Et, tout en nous donnant les explications qui précèdent, le président soulevait le guéridon et frappait des coups avec les pieds.

Après quoi, il reprit :

« — Vous venez de comprendre, messieurs, quelles sont les qualités que doit avoir un guéridon dans toute représentation pseudo-spirite, quel est son rôle, quel est enfin le rôle du soi-disant médium et celui de l’aimable farceur indifférent.

« Eh bien, laissez-moi vous ajouter que, dans de telles conditions, tout marche en général sur des roulettes, c’est bien le cas de le dire. Les plus remarquables séances sont toujours celles qui ont lieu, en présence d’imbéciles, entre complices, coquins ou indifférents. Alors, les prétendues manifestations marchent avec ensemble, les coups, roulements, demandes, réponses, etc., etc. ; tout cela est net, bien frappé, bien tranché. Le simulateur et le plaisant qui aime à mystifier, qui est content et fier de poser un instant pour la galerie et de berner toute une société, s’entendent alors admirablement. Rien ne manque, à la profonde admiration des bons gogos.

« — Quelle merveilleuse soirée ! disent-ils en s’en allant ; quel médium ! et comme les esprits étaient ce soir favorablement disposés ! »

« Mais, hélas ! il n’en est plus de même lorsqu’un convaincu ou qu’un névropathe se mêle de la chose, et cet homme est un fléau que les pseudo-médiums craignent cent mille fois plus que les malins, dont nous allons avoir à nous occuper aussi.

« Vous avez vu tout à l’heure ce qui s’est passé pour notre collègue le professeur Hans Sundström. À son insu, il a été pris d’une crise, d’une tétanie d’abord, puis de convulsions rythmiques de tout son système nerveux généralisées, mais qui pendant un temps se sont localisées aux muscles extenseurs de la région dorsale des avant-bras.

« Dans ces cas, vous comprenez, n’est-ce pas, messieurs, que le guéridon craque et remue, admirablement ; mais avec quelle incohérence alors aussi ? Plus rien n’est réglé, les coups succèdent aux roulements, et ceux-ci s’entremêlent avec les levées alternatives de pieds. Bonsoir, dans ce cas, la séance ; elle est irrémédiablement perdue.

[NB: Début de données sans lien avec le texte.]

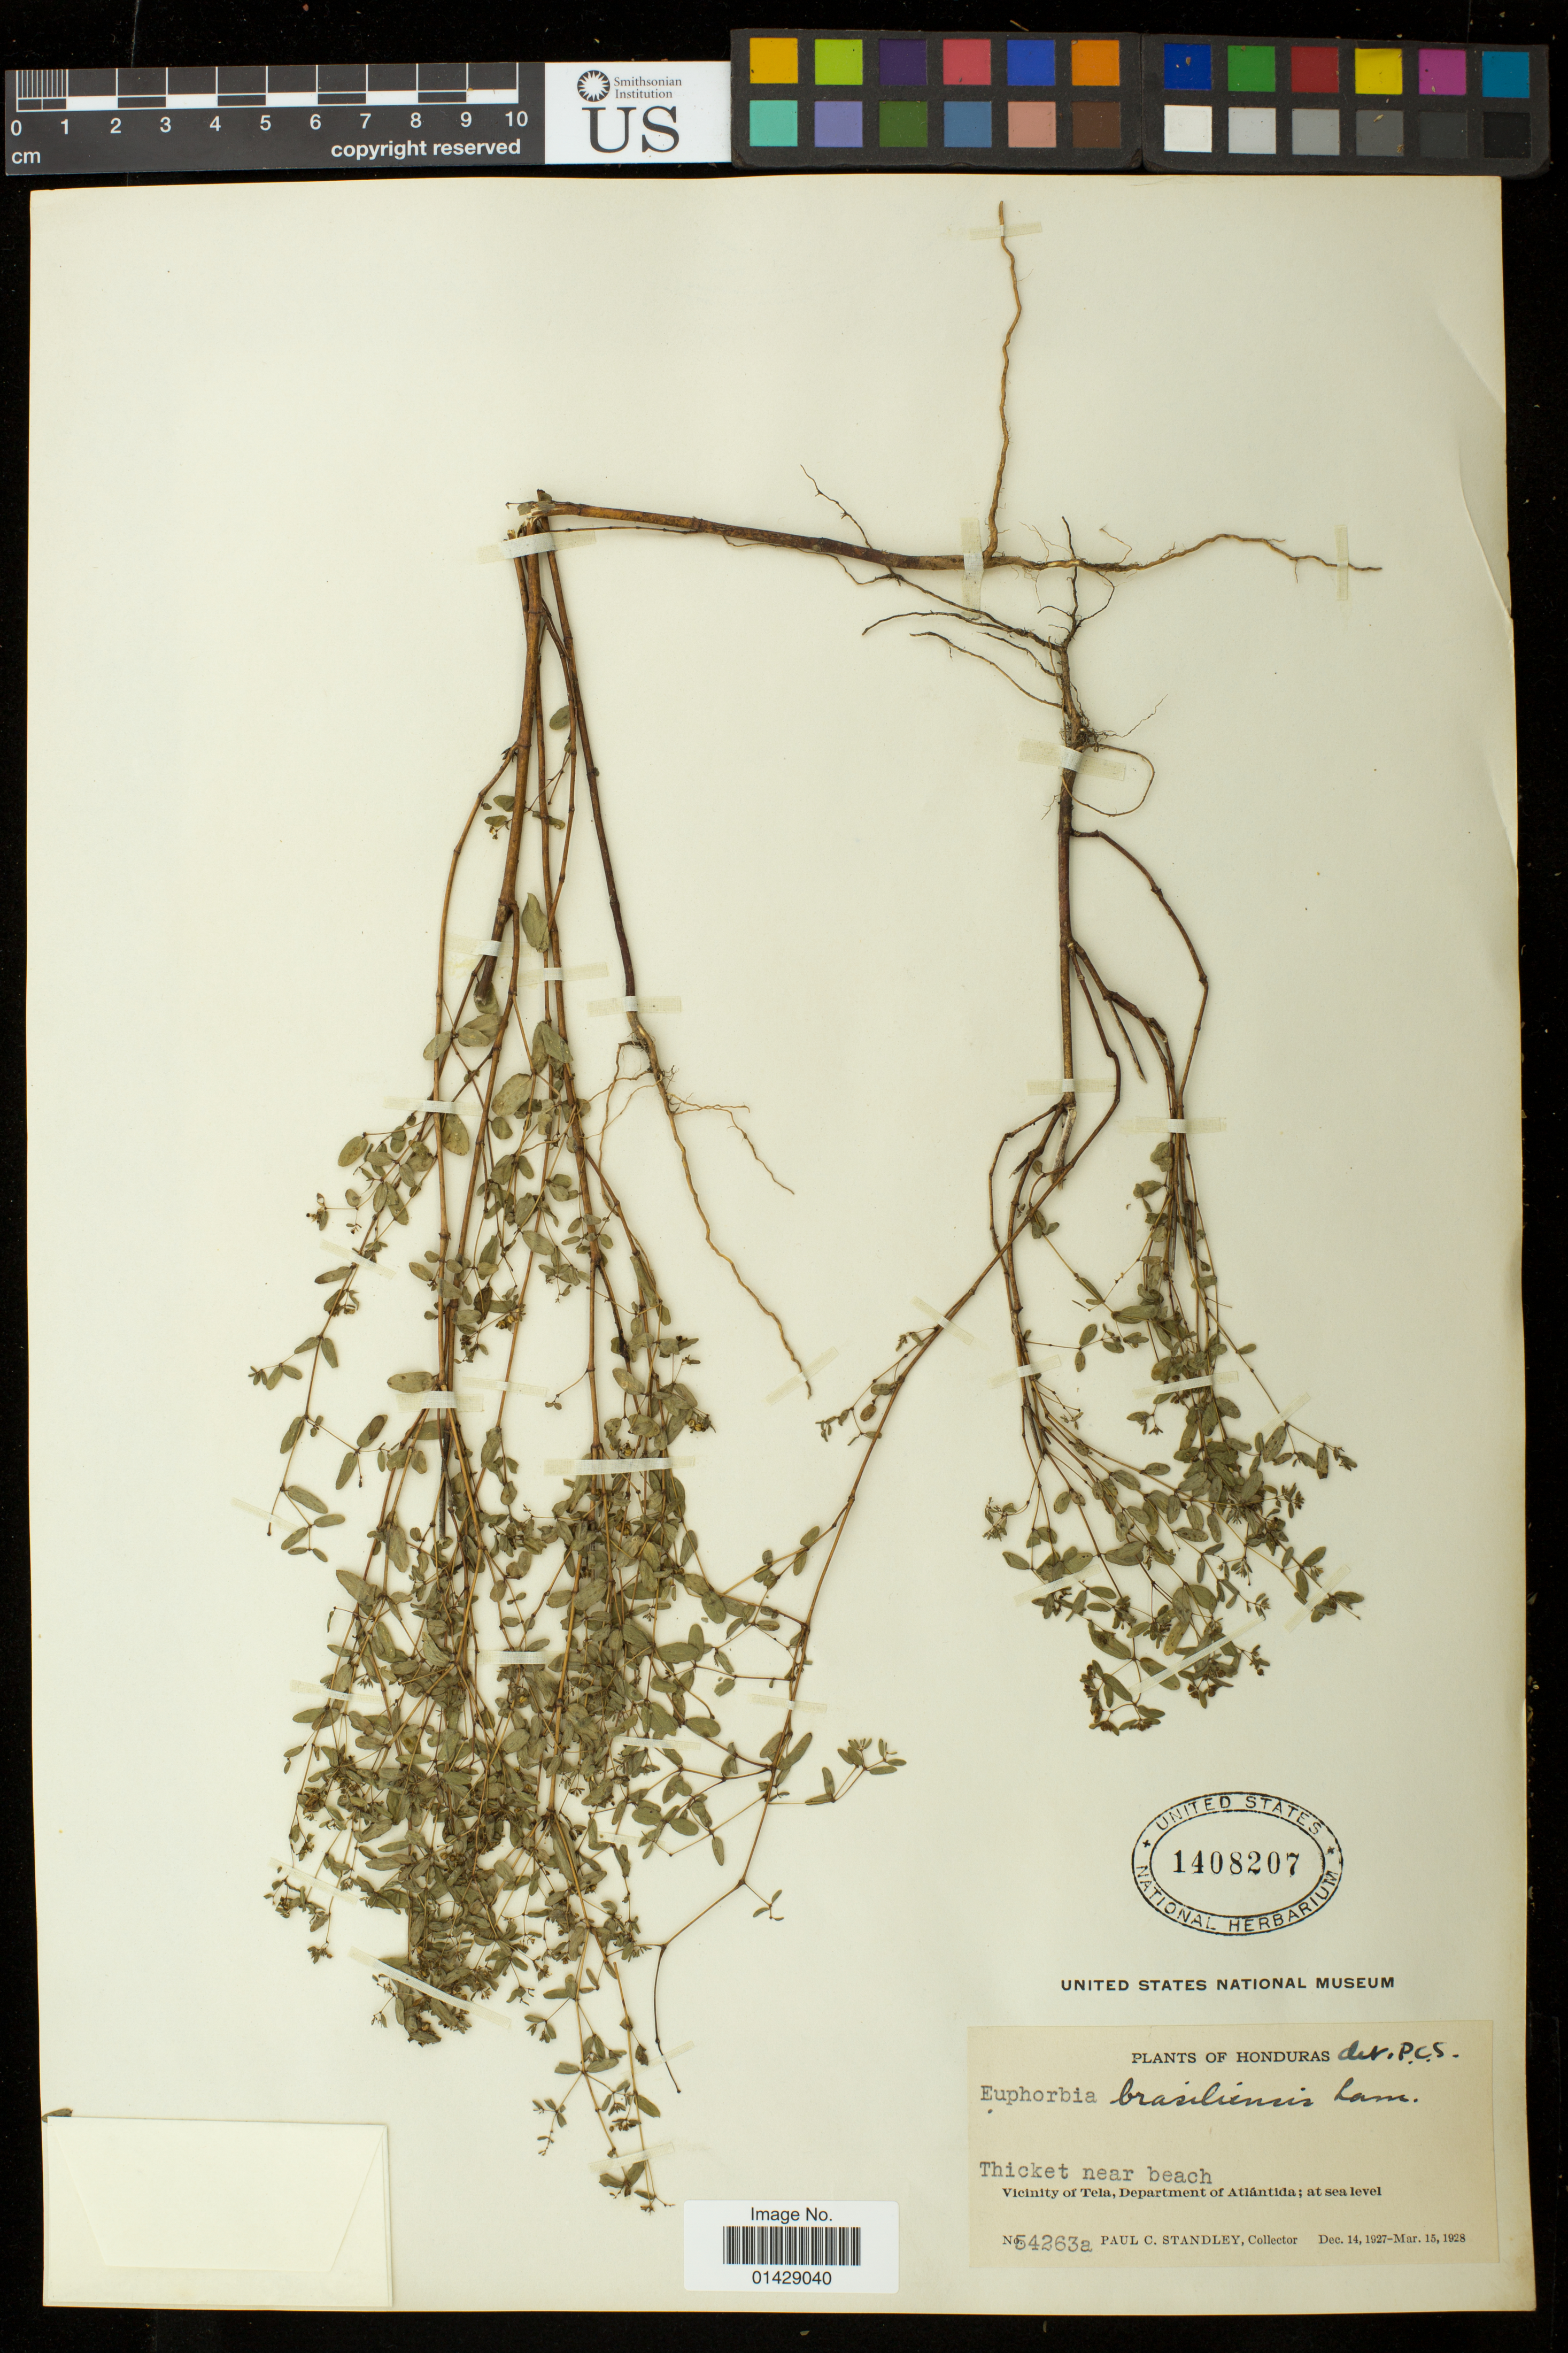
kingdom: Plantae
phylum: Tracheophyta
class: Magnoliopsida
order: Malpighiales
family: Euphorbiaceae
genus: Euphorbia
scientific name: Euphorbia hyssopifolia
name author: L.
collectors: P. C. Standley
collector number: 54263a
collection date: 1927-12-14/1928-03-15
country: Honduras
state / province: Atlántida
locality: Vicinity of Tela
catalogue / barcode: US 1408207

« — Les esprits sont mal disposés ce soir, dira-t-on à la ronde ; ou bien : nous avons affaire à des esprits loustics ou incohérents qui veulent s’amuser. »

« Le fin mot est que le névropathe inconscient en état de crise remue et contracte ses muscles aux hasards de la période, ne peut se maîtriser, encore moins être maîtrisé, et produit par conséquent cette cacophonie.